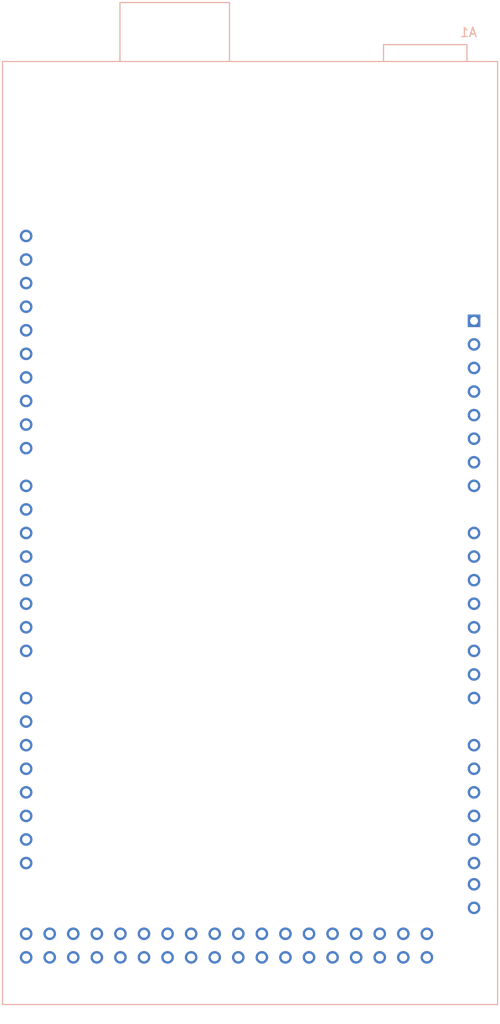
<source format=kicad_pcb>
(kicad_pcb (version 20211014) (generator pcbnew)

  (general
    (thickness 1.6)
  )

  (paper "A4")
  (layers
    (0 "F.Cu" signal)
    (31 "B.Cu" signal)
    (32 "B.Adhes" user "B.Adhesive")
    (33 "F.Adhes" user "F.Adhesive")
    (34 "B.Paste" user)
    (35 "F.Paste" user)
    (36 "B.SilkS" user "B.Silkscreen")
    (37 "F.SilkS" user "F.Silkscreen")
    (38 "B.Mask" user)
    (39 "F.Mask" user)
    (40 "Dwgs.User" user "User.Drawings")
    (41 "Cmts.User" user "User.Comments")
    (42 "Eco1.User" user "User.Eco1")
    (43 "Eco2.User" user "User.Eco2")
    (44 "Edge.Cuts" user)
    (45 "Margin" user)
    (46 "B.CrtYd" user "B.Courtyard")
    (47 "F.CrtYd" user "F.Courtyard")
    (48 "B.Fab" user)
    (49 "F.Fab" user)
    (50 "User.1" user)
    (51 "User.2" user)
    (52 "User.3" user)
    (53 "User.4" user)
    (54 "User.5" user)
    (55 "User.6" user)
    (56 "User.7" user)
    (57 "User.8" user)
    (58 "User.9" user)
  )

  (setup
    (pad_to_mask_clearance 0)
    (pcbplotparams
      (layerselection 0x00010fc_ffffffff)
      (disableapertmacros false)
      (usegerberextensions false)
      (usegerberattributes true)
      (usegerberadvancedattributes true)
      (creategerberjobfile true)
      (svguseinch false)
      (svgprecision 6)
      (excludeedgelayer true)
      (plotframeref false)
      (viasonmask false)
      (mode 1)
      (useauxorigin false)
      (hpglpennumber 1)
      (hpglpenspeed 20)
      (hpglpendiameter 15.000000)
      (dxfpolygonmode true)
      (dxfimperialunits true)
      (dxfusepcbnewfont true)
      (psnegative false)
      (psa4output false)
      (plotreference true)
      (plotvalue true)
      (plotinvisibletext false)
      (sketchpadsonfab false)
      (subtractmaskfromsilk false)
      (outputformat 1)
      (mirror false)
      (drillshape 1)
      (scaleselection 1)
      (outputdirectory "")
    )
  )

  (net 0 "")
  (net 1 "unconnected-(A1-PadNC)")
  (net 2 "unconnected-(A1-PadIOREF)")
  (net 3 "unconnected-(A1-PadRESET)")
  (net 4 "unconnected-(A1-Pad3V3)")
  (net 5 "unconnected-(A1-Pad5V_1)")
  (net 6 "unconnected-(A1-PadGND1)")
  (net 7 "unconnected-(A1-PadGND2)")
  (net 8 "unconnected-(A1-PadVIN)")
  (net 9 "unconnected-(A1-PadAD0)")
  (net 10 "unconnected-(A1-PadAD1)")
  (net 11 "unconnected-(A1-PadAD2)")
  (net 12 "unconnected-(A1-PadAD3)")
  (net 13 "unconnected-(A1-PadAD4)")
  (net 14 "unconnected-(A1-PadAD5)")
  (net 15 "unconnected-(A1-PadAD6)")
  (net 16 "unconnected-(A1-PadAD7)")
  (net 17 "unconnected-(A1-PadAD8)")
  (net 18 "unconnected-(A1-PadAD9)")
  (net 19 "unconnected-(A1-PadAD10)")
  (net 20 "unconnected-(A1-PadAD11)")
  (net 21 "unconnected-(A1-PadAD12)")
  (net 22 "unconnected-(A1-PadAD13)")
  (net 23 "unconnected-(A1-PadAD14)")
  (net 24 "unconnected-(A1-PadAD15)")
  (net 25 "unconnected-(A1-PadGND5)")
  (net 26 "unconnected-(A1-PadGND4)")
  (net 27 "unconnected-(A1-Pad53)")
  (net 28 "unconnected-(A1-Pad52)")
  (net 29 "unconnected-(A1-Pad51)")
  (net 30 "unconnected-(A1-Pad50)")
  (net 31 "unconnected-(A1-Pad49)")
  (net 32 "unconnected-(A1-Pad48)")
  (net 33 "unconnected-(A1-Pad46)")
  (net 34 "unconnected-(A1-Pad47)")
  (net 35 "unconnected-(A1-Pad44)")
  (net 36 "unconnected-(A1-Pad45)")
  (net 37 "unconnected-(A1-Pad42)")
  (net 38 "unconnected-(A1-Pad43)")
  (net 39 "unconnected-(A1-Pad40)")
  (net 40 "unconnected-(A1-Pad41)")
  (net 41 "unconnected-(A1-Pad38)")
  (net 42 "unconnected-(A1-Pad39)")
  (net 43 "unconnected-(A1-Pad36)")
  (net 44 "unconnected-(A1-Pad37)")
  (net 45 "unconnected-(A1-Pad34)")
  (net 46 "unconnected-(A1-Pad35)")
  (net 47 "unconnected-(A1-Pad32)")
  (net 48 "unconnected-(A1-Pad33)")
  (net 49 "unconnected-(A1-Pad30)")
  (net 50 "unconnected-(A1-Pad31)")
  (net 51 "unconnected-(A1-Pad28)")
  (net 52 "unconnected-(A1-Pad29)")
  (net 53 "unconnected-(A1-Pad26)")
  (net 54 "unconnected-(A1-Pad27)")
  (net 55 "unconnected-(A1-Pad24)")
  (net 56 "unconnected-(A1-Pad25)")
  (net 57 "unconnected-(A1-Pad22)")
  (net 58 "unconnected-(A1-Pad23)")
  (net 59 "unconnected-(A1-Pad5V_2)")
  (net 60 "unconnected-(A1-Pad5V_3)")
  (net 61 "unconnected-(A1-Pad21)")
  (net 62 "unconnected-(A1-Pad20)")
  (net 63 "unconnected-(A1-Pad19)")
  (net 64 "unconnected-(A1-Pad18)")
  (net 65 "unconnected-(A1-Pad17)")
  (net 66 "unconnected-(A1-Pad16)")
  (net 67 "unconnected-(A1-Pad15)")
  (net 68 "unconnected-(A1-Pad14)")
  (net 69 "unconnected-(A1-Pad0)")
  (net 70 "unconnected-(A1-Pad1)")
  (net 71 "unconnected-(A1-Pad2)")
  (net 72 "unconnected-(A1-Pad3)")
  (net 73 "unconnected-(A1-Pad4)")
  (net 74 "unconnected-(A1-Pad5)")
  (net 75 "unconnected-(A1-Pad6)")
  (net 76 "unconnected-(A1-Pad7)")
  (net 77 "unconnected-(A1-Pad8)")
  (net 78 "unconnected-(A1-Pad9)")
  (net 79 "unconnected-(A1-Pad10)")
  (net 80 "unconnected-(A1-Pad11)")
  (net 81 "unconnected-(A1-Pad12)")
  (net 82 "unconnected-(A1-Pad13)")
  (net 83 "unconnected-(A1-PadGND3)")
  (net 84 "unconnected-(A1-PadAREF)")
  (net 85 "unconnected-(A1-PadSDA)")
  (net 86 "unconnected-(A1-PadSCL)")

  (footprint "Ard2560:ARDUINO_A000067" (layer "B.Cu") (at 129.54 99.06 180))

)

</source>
_ _ _
TASK ITEM
Copy every record exactly, dropping the images.

RESULT OF THE EXERCISE
<source format=kicad_pcb>
(kicad_pcb (version 20211014) (generator pcbnew)

  (general
    (thickness 1.6)
  )

  (paper "A4")
  (layers
    (0 "F.Cu" signal)
    (31 "B.Cu" signal)
    (32 "B.Adhes" user "B.Adhesive")
    (33 "F.Adhes" user "F.Adhesive")
    (34 "B.Paste" user)
    (35 "F.Paste" user)
    (36 "B.SilkS" user "B.Silkscreen")
    (37 "F.SilkS" user "F.Silkscreen")
    (38 "B.Mask" user)
    (39 "F.Mask" user)
    (40 "Dwgs.User" user "User.Drawings")
    (41 "Cmts.User" user "User.Comments")
    (42 "Eco1.User" user "User.Eco1")
    (43 "Eco2.User" user "User.Eco2")
    (44 "Edge.Cuts" user)
    (45 "Margin" user)
    (46 "B.CrtYd" user "B.Courtyard")
    (47 "F.CrtYd" user "F.Courtyard")
    (48 "B.Fab" user)
    (49 "F.Fab" user)
    (50 "User.1" user)
    (51 "User.2" user)
    (52 "User.3" user)
    (53 "User.4" user)
    (54 "User.5" user)
    (55 "User.6" user)
    (56 "User.7" user)
    (57 "User.8" user)
    (58 "User.9" user)
  )

  (setup
    (pad_to_mask_clearance 0)
    (pcbplotparams
      (layerselection 0x00010fc_ffffffff)
      (disableapertmacros false)
      (usegerberextensions false)
      (usegerberattributes true)
      (usegerberadvancedattributes true)
      (creategerberjobfile true)
      (svguseinch false)
      (svgprecision 6)
      (excludeedgelayer true)
      (plotframeref false)
      (viasonmask false)
      (mode 1)
      (useauxorigin false)
      (hpglpennumber 1)
      (hpglpenspeed 20)
      (hpglpendiameter 15.000000)
      (dxfpolygonmode true)
      (dxfimperialunits true)
      (dxfusepcbnewfont true)
      (psnegative false)
      (psa4output false)
      (plotreference true)
      (plotvalue true)
      (plotinvisibletext false)
      (sketchpadsonfab false)
      (subtractmaskfromsilk false)
      (outputformat 1)
      (mirror false)
      (drillshape 1)
      (scaleselection 1)
      (outputdirectory "")
    )
  )

  (net 0 "")
  (net 1 "unconnected-(A1-PadNC)")
  (net 2 "unconnected-(A1-PadIOREF)")
  (net 3 "unconnected-(A1-PadRESET)")
  (net 4 "unconnected-(A1-Pad3V3)")
  (net 5 "unconnected-(A1-Pad5V_1)")
  (net 6 "unconnected-(A1-PadGND1)")
  (net 7 "unconnected-(A1-PadGND2)")
  (net 8 "unconnected-(A1-PadVIN)")
  (net 9 "unconnected-(A1-PadAD0)")
  (net 10 "unconnected-(A1-PadAD1)")
  (net 11 "unconnected-(A1-PadAD2)")
  (net 12 "unconnected-(A1-PadAD3)")
  (net 13 "unconnected-(A1-PadAD4)")
  (net 14 "unconnected-(A1-PadAD5)")
  (net 15 "unconnected-(A1-PadAD6)")
  (net 16 "unconnected-(A1-PadAD7)")
  (net 17 "unconnected-(A1-PadAD8)")
  (net 18 "unconnected-(A1-PadAD9)")
  (net 19 "unconnected-(A1-PadAD10)")
  (net 20 "unconnected-(A1-PadAD11)")
  (net 21 "unconnected-(A1-PadAD12)")
  (net 22 "unconnected-(A1-PadAD13)")
  (net 23 "unconnected-(A1-PadAD14)")
  (net 24 "unconnected-(A1-PadAD15)")
  (net 25 "unconnected-(A1-PadGND5)")
  (net 26 "unconnected-(A1-PadGND4)")
  (net 27 "unconnected-(A1-Pad53)")
  (net 28 "unconnected-(A1-Pad52)")
  (net 29 "unconnected-(A1-Pad51)")
  (net 30 "unconnected-(A1-Pad50)")
  (net 31 "unconnected-(A1-Pad49)")
  (net 32 "unconnected-(A1-Pad48)")
  (net 33 "unconnected-(A1-Pad46)")
  (net 34 "unconnected-(A1-Pad47)")
  (net 35 "unconnected-(A1-Pad44)")
  (net 36 "unconnected-(A1-Pad45)")
  (net 37 "unconnected-(A1-Pad42)")
  (net 38 "unconnected-(A1-Pad43)")
  (net 39 "unconnected-(A1-Pad40)")
  (net 40 "unconnected-(A1-Pad41)")
  (net 41 "unconnected-(A1-Pad38)")
  (net 42 "unconnected-(A1-Pad39)")
  (net 43 "unconnected-(A1-Pad36)")
  (net 44 "unconnected-(A1-Pad37)")
  (net 45 "unconnected-(A1-Pad34)")
  (net 46 "unconnected-(A1-Pad35)")
  (net 47 "unconnected-(A1-Pad32)")
  (net 48 "unconnected-(A1-Pad33)")
  (net 49 "unconnected-(A1-Pad30)")
  (net 50 "unconnected-(A1-Pad31)")
  (net 51 "unconnected-(A1-Pad28)")
  (net 52 "unconnected-(A1-Pad29)")
  (net 53 "unconnected-(A1-Pad26)")
  (net 54 "unconnected-(A1-Pad27)")
  (net 55 "unconnected-(A1-Pad24)")
  (net 56 "unconnected-(A1-Pad25)")
  (net 57 "unconnected-(A1-Pad22)")
  (net 58 "unconnected-(A1-Pad23)")
  (net 59 "unconnected-(A1-Pad5V_2)")
  (net 60 "unconnected-(A1-Pad5V_3)")
  (net 61 "unconnected-(A1-Pad21)")
  (net 62 "unconnected-(A1-Pad20)")
  (net 63 "unconnected-(A1-Pad19)")
  (net 64 "unconnected-(A1-Pad18)")
  (net 65 "unconnected-(A1-Pad17)")
  (net 66 "unconnected-(A1-Pad16)")
  (net 67 "unconnected-(A1-Pad15)")
  (net 68 "unconnected-(A1-Pad14)")
  (net 69 "unconnected-(A1-Pad0)")
  (net 70 "unconnected-(A1-Pad1)")
  (net 71 "unconnected-(A1-Pad2)")
  (net 72 "unconnected-(A1-Pad3)")
  (net 73 "unconnected-(A1-Pad4)")
  (net 74 "unconnected-(A1-Pad5)")
  (net 75 "unconnected-(A1-Pad6)")
  (net 76 "unconnected-(A1-Pad7)")
  (net 77 "unconnected-(A1-Pad8)")
  (net 78 "unconnected-(A1-Pad9)")
  (net 79 "unconnected-(A1-Pad10)")
  (net 80 "unconnected-(A1-Pad11)")
  (net 81 "unconnected-(A1-Pad12)")
  (net 82 "unconnected-(A1-Pad13)")
  (net 83 "unconnected-(A1-PadGND3)")
  (net 84 "unconnected-(A1-PadAREF)")
  (net 85 "unconnected-(A1-PadSDA)")
  (net 86 "unconnected-(A1-PadSCL)")

  (footprint "Ard2560:ARDUINO_A000067" (layer "B.Cu") (at 129.54 99.06 180))

)

</source>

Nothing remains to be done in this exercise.